Warum bekommt mein Baby einen Ausschlag in der Trage?
Das habe ich auf die harte Tour gelernt: Meistens ist es ein Hitzestau in Kombination mit Reibung. Wenn sie fest an dich gedrückt werden, gibt es null Luftzirkulation. Tragen sie dann noch Polyester oder synthetische Mischgewebe, staut sich der Schweiß und reizt die Haut. Seit ich seine Kleidung komplett gegen atmungsaktive Bodys aus Bio-Baumwolle ausgetauscht habe, sind die fiesen roten Pickelchen verschwunden. Sieh es am besten wie das Zwiebelprinzip beim Wandern – trage nur natürliche, atmungsaktive Stoffe, wenn ihr direkt aneinandergeschnallt seid.

Werde ich jemals wieder im eigenen Bett schlafen, ohne dass ein Baby auf mir liegt?

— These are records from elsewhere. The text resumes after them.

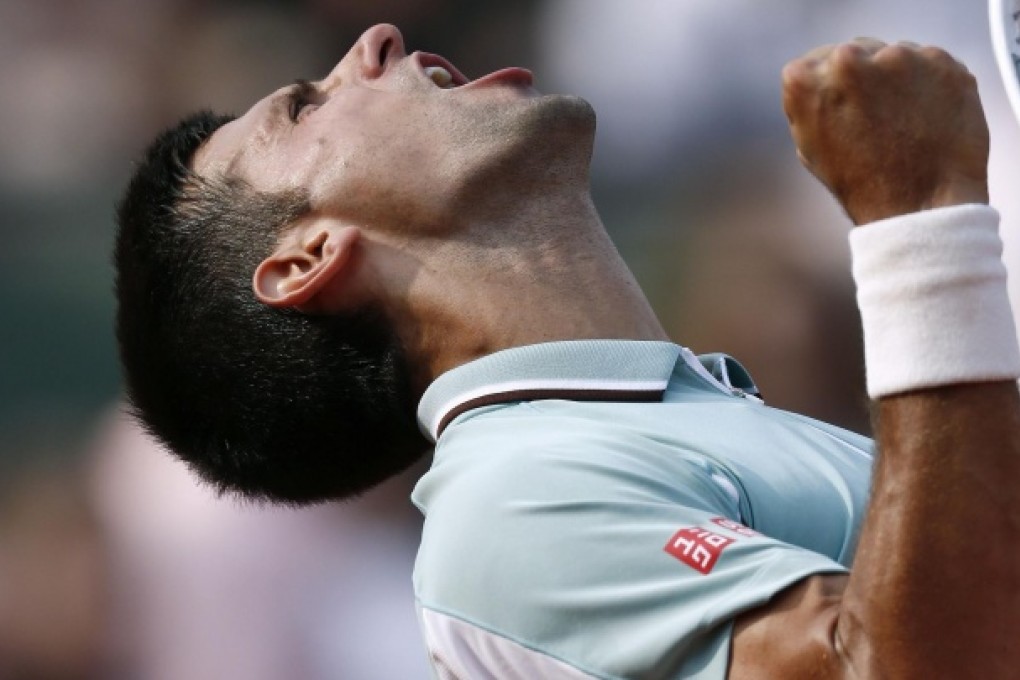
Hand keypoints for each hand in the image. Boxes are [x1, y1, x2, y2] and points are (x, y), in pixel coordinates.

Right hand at [782, 39, 988, 223]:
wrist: (919, 206)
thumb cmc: (859, 184)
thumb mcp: (810, 145)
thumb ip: (811, 102)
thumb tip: (824, 77)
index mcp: (805, 81)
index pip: (812, 63)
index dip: (827, 88)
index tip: (841, 110)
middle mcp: (848, 59)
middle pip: (853, 52)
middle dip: (862, 77)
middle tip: (874, 119)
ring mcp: (898, 58)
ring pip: (893, 55)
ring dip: (896, 80)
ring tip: (902, 123)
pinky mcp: (939, 62)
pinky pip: (929, 64)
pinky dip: (929, 85)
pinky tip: (926, 117)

Man sagt mir, die Antwort lautet Ja, auch wenn ich momentan extrem skeptisch bin. Der Ratschlag, den ich immer wieder bekomme, ist, das Ablegen im Gitterbett während der tiefsten Schlafphase (meistens etwa 20 Minuten nach dem Einschlafen) zu üben und es auch dann immer wieder zu versuchen, wenn es schiefgeht. Aber ganz ehrlich: An manchen Nächten akzeptiere ich einfach meine Niederlage, stecke ihn in die Trage und schlafe aufrecht sitzend im Schaukelstuhl, während ich einen Podcast höre. Wir alle tun einfach das, was nötig ist, um irgendwie die Nacht zu überstehen.